Appreciate the comment Anon,

In the last 1.5 years I have lived in Brooklyn, Charlotte, and now Boston. All three cities had the same wide price disparity between renting and buying.

In Charlotte we rented a 2 BR condo for $1150 a month that was selling for $275,000. (The rental price implied a price of $200k.)

New York was the same. See my prior post.

http://marginalizingmorons.blogspot.com/2005/04/to-buy-or-to-rent-that-is-question.html

It may seem like it, but my analysis is not overly anecdotal since I have seen this pricing phenomena in multiple locales.

Apartment buildings trade on well defined metrics like a multiple of Rent Roll. In other words the market is not a complete hodge-podge of prices. Sure some properties will trade at a slightly higher or lower multiple of rent roll based on age of building, location, etc., but it would be like 22 times rent roll instead of 19 times it.

Call any decent broker, ask, and they will tell you where stuff is trading.

Once you move to areas that lack well developed rental markets (rural,etc) , obviously one's housing options decrease. In some tony towns, there may be no apartments and very few homes available to rent.
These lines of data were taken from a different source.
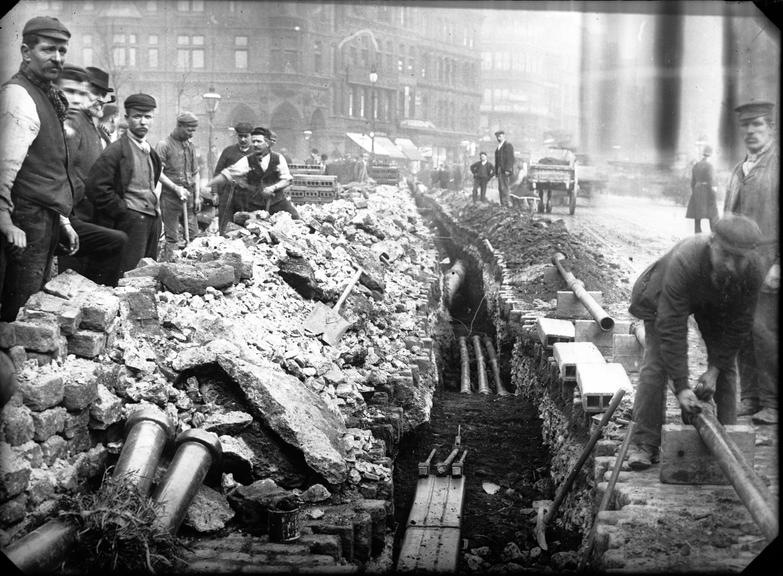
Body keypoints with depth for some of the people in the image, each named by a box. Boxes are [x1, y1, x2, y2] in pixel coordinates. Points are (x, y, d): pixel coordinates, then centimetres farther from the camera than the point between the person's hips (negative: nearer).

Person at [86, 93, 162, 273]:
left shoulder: (150, 152, 19)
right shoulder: (116, 150, -8)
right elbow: (96, 187, -15)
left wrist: (153, 208, 16)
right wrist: (123, 210, -12)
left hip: (152, 220, 8)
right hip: (130, 220, -8)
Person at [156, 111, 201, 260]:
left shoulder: (190, 146, 14)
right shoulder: (164, 145, -6)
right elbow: (158, 173, -11)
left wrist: (197, 196, 10)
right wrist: (176, 188, -16)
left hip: (189, 197, 6)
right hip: (170, 197, -6)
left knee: (194, 234, 4)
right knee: (172, 238, -4)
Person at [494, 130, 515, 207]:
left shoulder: (508, 145, -5)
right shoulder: (498, 147, 22)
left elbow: (510, 159, -12)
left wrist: (508, 170, -20)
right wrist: (496, 171, 15)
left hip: (505, 170, -8)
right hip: (499, 170, 8)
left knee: (504, 187, -14)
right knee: (500, 188, 4)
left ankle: (505, 203, -15)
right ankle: (502, 204, 4)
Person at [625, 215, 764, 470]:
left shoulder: (752, 273, -33)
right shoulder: (684, 262, -45)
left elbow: (738, 325, -18)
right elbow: (672, 329, -41)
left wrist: (715, 369, -18)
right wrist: (681, 386, -41)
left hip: (715, 305, 4)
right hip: (664, 296, -3)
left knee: (727, 367, -4)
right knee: (655, 364, -13)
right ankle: (644, 444, -8)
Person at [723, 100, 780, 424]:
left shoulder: (777, 165, -6)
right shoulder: (738, 170, 18)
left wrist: (777, 265, -16)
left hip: (766, 266, -7)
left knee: (764, 330, -9)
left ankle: (771, 404, 1)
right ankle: (749, 399, 16)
As for homes being a tangible investment, remember that most people borrow to buy a home. When you buy a stock, at a minimum you have half of the money down. But a home can be bought with no money down and very often is these days.
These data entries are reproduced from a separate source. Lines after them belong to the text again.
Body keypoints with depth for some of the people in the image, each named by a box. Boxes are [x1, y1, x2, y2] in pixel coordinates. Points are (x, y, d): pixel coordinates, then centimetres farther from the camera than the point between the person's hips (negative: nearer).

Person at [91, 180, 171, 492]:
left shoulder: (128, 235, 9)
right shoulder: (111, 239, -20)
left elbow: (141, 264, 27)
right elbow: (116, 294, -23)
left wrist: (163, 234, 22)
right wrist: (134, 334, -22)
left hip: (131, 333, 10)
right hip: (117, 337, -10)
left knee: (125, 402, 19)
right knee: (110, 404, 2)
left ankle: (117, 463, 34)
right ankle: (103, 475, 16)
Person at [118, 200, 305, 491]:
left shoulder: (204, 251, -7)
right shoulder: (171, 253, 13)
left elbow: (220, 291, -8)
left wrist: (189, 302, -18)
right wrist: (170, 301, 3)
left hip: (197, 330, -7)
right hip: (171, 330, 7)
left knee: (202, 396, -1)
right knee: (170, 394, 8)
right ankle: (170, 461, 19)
Since one borrows to buy a home, you NEED appreciation to justify that. Mere price stagnation, never mind depreciation, will be crippling enough for tons of people when it happens.

In the last real estate decline (1988-1992), many people ended up owing more money on the home than they were currently worth. More than a few decided to just walk away from their homes, default, and basically destroy their credit.